Which of the lines below include the word "pixels"? Pull each one out.

* _Data_:

········

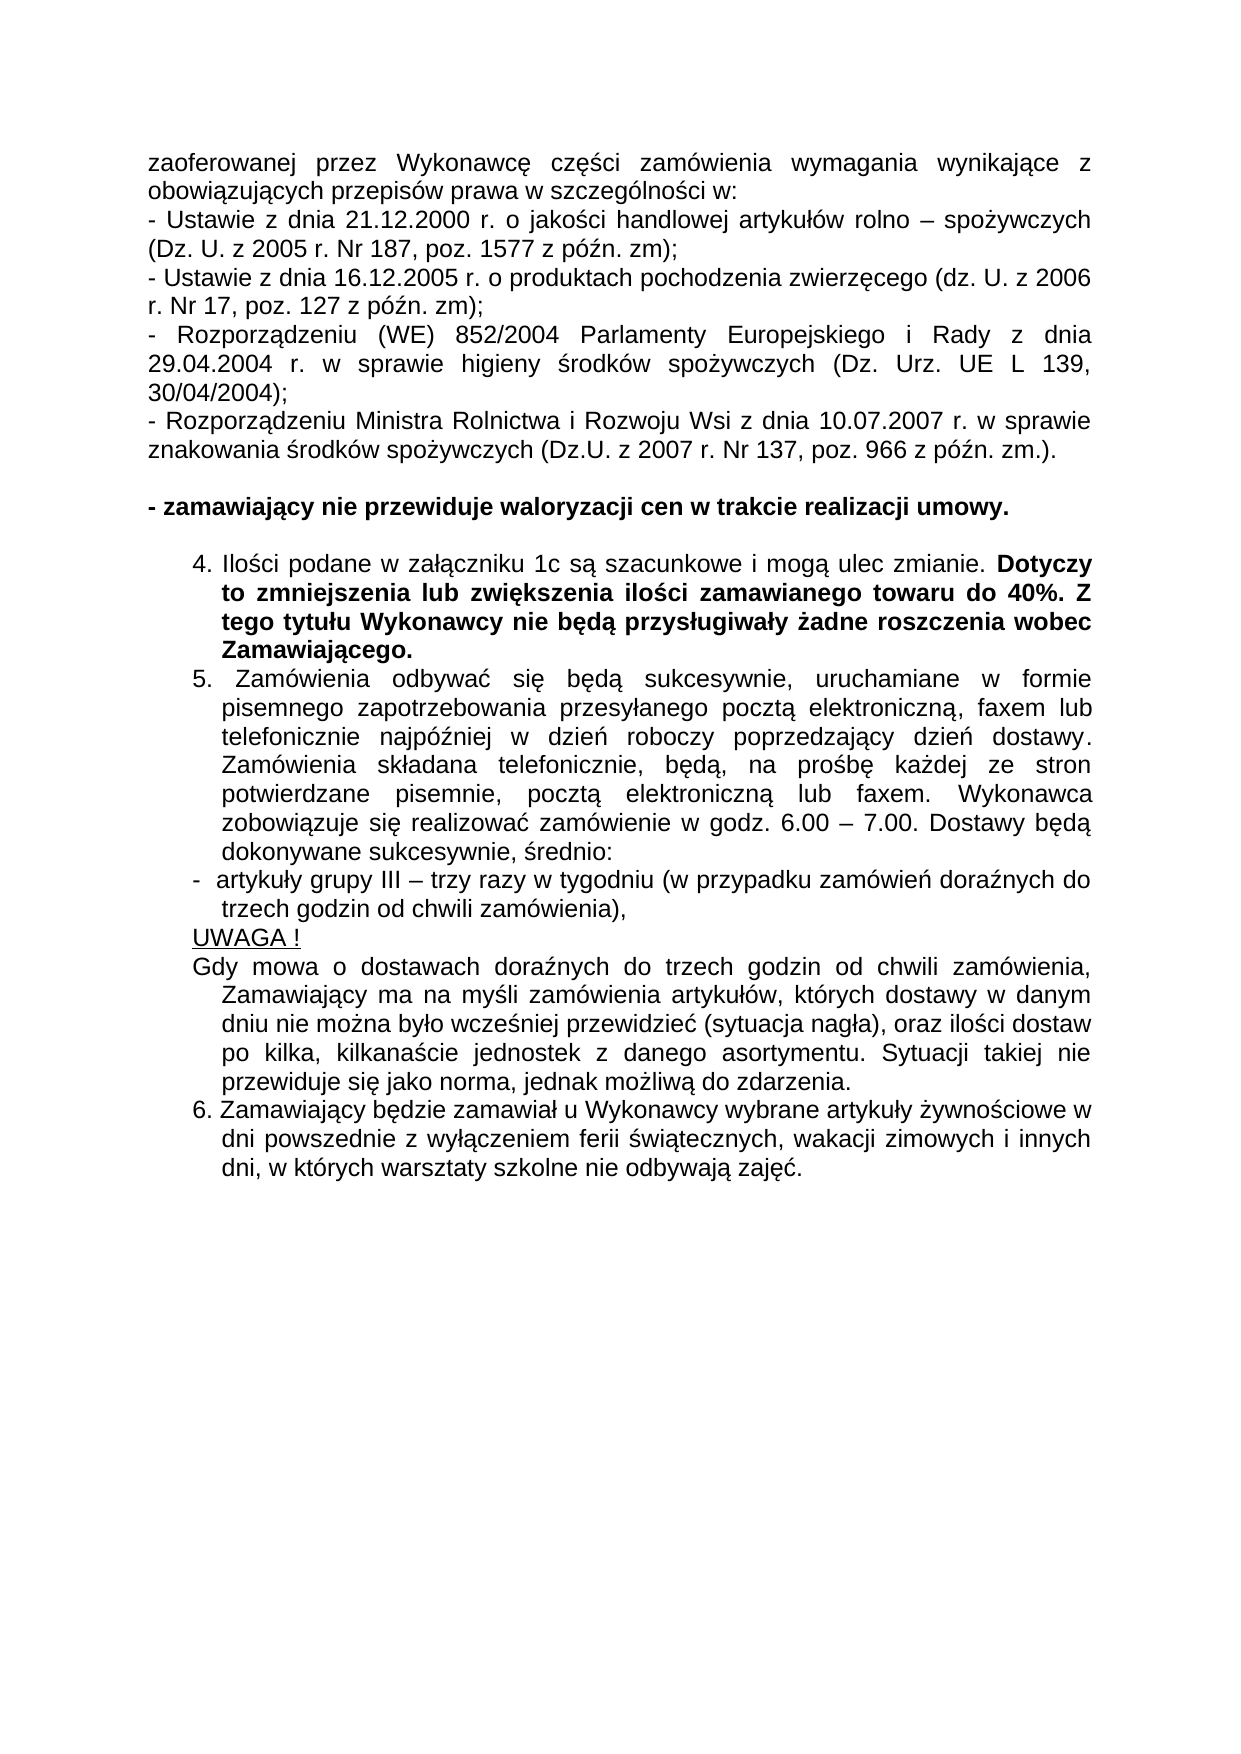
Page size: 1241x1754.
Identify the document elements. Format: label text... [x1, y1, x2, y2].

········

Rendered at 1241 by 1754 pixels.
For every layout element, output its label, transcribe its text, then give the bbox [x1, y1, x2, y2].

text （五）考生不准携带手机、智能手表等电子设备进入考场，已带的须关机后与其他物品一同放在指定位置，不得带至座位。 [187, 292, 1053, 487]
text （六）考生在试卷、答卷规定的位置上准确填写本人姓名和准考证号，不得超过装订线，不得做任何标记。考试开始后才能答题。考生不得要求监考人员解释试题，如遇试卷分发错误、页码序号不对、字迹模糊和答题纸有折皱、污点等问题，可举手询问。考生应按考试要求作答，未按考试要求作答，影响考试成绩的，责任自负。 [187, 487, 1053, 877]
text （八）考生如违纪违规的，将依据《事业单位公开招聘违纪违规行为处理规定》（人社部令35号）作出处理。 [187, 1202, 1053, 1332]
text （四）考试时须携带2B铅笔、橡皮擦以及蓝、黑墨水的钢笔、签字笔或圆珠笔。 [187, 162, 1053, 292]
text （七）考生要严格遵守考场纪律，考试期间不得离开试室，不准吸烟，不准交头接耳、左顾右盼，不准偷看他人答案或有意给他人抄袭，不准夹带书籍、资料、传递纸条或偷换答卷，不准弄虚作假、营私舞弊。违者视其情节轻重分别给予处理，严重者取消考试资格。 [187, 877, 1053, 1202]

········

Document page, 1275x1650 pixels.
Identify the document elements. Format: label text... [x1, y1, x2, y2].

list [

········

* _Answer to this task_:
Rendered at 1241 by 1754 pixels.
Document page, 1275x1650 pixels.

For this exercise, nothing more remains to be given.